Even if your drug(s) is in one of these classes, you should still check that it is included in your plan’s formulary list.

The following are drugs that are not covered by Medicare:

* Drugs for anorexia, weight loss, or weight gain
* Fertility
* Cosmetic purposes or hair growth
* Drugs for relief of cold symptoms (congestion or cough)
* Erectile dysfunction
* Prescription vitamins and minerals, except prenatal and fluoride
* Over-the-counter drugs
* Barbiturates (phenobarbital, valium, xanax)

There are limitations to this coverage. In general, brand-name drugs will cost more than generic ones. Also, many drugs that are covered may have restrictions:

* Step-therapy: you must try certain medications before the plan will pay for the more expensive ones.
* Prior authorization: approval must be obtained from your plan before it will pay for some drugs.
* Quantity limits: there may be a certain amount of a medication that a plan will approve each month.

What if drugs you need are not covered in your plan?

It can be a very complicated process to request a transition period, but your pharmacist should be able to help with this, and your doctor can request an exception to obtain continued coverage or to change to a drug that is covered. If your plan denies your exception request, get professional help to appeal (Medicare Rights Center can help).
Is help available to pay for Medicare D?

Extra Help is a federal program that helps pay for some or most of the cost of Medicare drug coverage. Here are some points to consider:

* You are eligible if your income is below $1,301 a month, $1,751 for couples and if your assets are below $11,990 or $23,970 for couples.
* You would have low or no premiums and deductible.
* Co-payments cannot exceed 15% of the cost of the drug.
* The level of Extra Help for which you are eligible (full or partial) depends on your income and assets.

“Full” Extra Help:

* As long as you choose a plan that has a premium below your state’s “benchmark” (the premium amount that Extra Help will pay in full in your state), there is no premium or deductible.

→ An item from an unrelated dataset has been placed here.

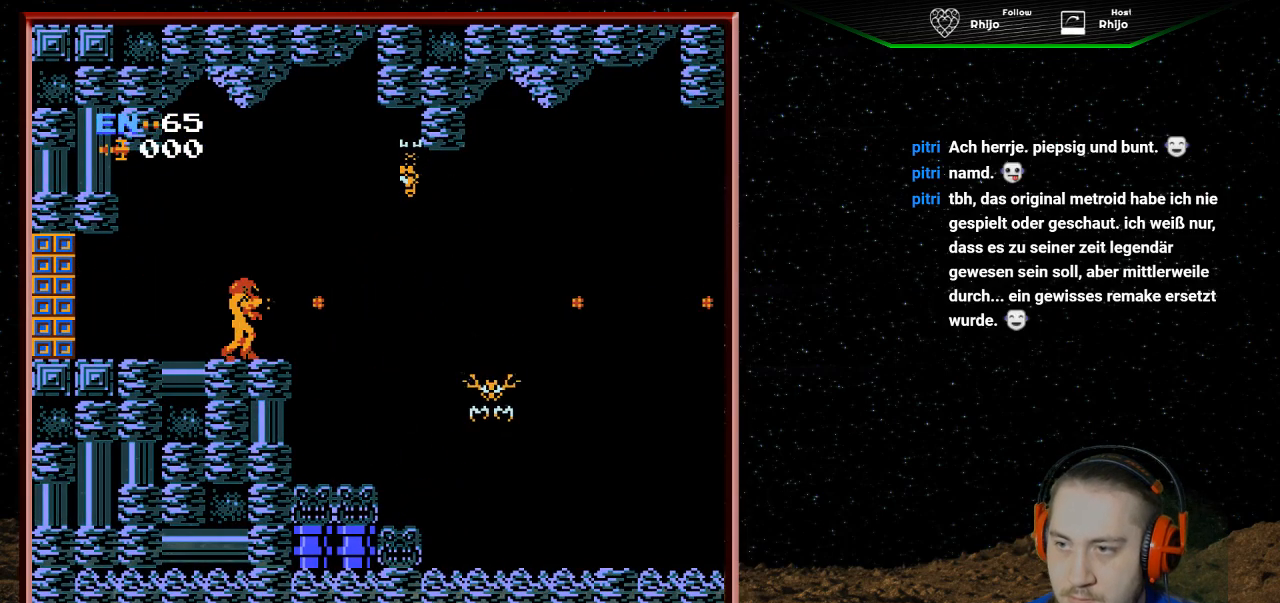
{"buttons": ["B"], "events": [[33, "B", "down"], [133, "B", "up"], [200, "B", "down"], [233, "DPAD_RIGHT", "down"], [333, "B", "up"], [400, "B", "down"], [433, "DPAD_RIGHT", "up"]]}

* The co-pay amount depends on your income and if you have full Medicaid, but it can range from $1.05 to $5.60, at the maximum.

* After the total (co-pay plus plan payout) cost reaches $5,726.25 (catastrophic coverage), you pay nothing.

“Partial” Extra Help:

* There is a sliding-scale premium based on income.
* Deductible is up to $56.
* You pay the maximum of 15% for each drug; if the standard co-pay for the drug is lower, then you pay the lower amount.
* After total of $5,7626.25 (catastrophic coverage), then co-pay ranges from $2.60 to $5.60.

The EPIC program:

* Is a program for those 65 and over (NY State has just passed a law to include those 55 and over, but this has not yet gone into effect) that is for New York State residents only.
* It is designed to help those with higher income levels and do not meet “Extra Help” requirements.
* It will serve as a type of “discount” card for drugs.